On the third day there were two back-to-back sessions in the composers’ track, both of which merit some mention here. The first was about composers who conduct and conductors who compose and how in the choral community the line between the two is often quite porous. David Conte, who moderated the session, pondered whether Bernstein’s advocacy for Copland on the podium was ultimately more significant than Copland’s mentoring of Bernstein as a composer. He also spoke at length about Robert Shaw revoicing a chord in a Poulenc choral work, a revision that bordered on being compositional. While Conte and Karen P. Thomas, who leads Seattle Pro Musica, were both composing music long before they began conducting, two of the other participants—Steven Sametz, who leads The Princeton Singers, and Eric Banks, who leads The Esoterics (also in Seattle)—confessed that they were conductors long before they ever considered themselves composers even though both are now very actively writing music. Sametz, who described walking out of his only composition lesson at Yale, claimed he was a “closet composer” for over a decade, at first just writing pieces to fill holes in programs he conducted. Banks is also completely self-trained. There seemed to be a general consensus during the session that academic training is damaging to composers, particularly to composers interested in writing choral music. In addition to being a composer and conductor, Fahat Siadat, who arrived halfway through the session, recently added publisher to his range of activities. His company, See-A-Dot Music, grew out of his work as a conductor and was started as a way to advocate for some of the other composers he met through his involvement in the NYC-based group C4, the Choral Composer-Conductor Collective.

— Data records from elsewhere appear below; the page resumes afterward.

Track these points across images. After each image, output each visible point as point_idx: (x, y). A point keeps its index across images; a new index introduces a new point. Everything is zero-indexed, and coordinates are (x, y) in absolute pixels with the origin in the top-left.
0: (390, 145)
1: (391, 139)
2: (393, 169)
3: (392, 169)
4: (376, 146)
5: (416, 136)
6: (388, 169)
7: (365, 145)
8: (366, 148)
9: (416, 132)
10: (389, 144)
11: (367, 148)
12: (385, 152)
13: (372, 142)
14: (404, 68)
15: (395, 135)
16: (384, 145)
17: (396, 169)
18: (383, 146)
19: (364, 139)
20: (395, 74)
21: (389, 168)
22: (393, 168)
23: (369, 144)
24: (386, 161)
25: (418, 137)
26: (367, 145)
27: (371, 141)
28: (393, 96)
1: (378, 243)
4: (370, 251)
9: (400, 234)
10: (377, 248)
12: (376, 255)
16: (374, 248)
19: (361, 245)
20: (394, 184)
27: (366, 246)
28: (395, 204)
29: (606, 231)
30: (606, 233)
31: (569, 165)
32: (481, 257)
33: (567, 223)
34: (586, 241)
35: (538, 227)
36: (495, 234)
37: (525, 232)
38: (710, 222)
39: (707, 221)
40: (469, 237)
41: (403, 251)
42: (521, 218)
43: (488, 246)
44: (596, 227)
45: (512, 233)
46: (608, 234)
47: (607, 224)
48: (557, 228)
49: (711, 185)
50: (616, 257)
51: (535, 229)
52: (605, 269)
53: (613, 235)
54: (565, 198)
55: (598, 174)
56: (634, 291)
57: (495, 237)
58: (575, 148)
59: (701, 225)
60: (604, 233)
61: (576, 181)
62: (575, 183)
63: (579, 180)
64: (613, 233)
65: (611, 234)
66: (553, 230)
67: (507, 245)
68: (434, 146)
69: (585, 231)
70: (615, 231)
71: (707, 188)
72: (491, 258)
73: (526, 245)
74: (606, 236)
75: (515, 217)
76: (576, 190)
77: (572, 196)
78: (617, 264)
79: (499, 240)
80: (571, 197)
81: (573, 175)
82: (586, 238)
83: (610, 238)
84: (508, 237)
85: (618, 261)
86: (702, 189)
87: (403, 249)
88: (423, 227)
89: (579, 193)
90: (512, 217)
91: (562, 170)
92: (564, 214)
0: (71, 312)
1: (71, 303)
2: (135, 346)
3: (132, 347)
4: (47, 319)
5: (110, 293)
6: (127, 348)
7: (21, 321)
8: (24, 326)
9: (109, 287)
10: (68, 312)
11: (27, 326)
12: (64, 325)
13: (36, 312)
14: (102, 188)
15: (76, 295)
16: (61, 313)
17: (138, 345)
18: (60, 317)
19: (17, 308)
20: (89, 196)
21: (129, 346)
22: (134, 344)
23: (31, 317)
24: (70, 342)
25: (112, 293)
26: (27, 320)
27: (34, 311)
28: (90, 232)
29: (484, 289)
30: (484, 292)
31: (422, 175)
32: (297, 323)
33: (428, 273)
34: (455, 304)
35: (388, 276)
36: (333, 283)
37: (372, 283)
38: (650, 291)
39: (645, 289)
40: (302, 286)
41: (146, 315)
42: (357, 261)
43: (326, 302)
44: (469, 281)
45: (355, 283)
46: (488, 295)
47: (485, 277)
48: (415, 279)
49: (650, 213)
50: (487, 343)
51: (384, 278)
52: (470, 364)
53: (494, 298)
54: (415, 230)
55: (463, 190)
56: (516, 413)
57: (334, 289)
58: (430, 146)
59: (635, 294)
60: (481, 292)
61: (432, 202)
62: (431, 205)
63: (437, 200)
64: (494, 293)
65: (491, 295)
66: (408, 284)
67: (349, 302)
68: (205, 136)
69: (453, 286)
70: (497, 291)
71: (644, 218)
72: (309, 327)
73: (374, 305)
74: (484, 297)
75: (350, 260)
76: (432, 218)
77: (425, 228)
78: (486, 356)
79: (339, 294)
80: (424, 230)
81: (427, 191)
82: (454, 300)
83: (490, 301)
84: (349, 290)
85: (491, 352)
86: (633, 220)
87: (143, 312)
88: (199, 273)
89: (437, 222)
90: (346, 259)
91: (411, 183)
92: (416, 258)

The latter session, called Composers Speak Out, offered an even broader range of perspectives from composers spanning several generations. Alice Parker, who will turn 90 this year, boasted that she only writes a piece of music if she gets a commission, saying, “I never want to write something that doesn’t get performed. You don’t cook a big dinner and then find people to eat it.” She further commented that she does not think of the music of the future, only the present.

Japanese composer Ko Masushita, who also divides his time between composing and conducting, spoke about how precious his composing time is. Norwegian-born and now USA-based Ola Gjello (b. 1978), who was the youngest composer on the panel, talked at length about his compositional process. He works mostly in Logic, improvising ideas which he then bounces onto mp3s and listens to far away from his studio, walking around outside: “I try to put myself outside my music as much as possible.” Carol Barnett perhaps made the most polemical statement of them all:

Music is an art of nostalgia. Nobody is writing completely new music. You’re always referencing something you’ve heard before.

While that philosophical position seems diametrically opposed to the impetus for perpetual innovation and revolution that has long been de rigeur in many quarters of the new music scene, it seems to more and more central to musical aesthetics in the 21st century.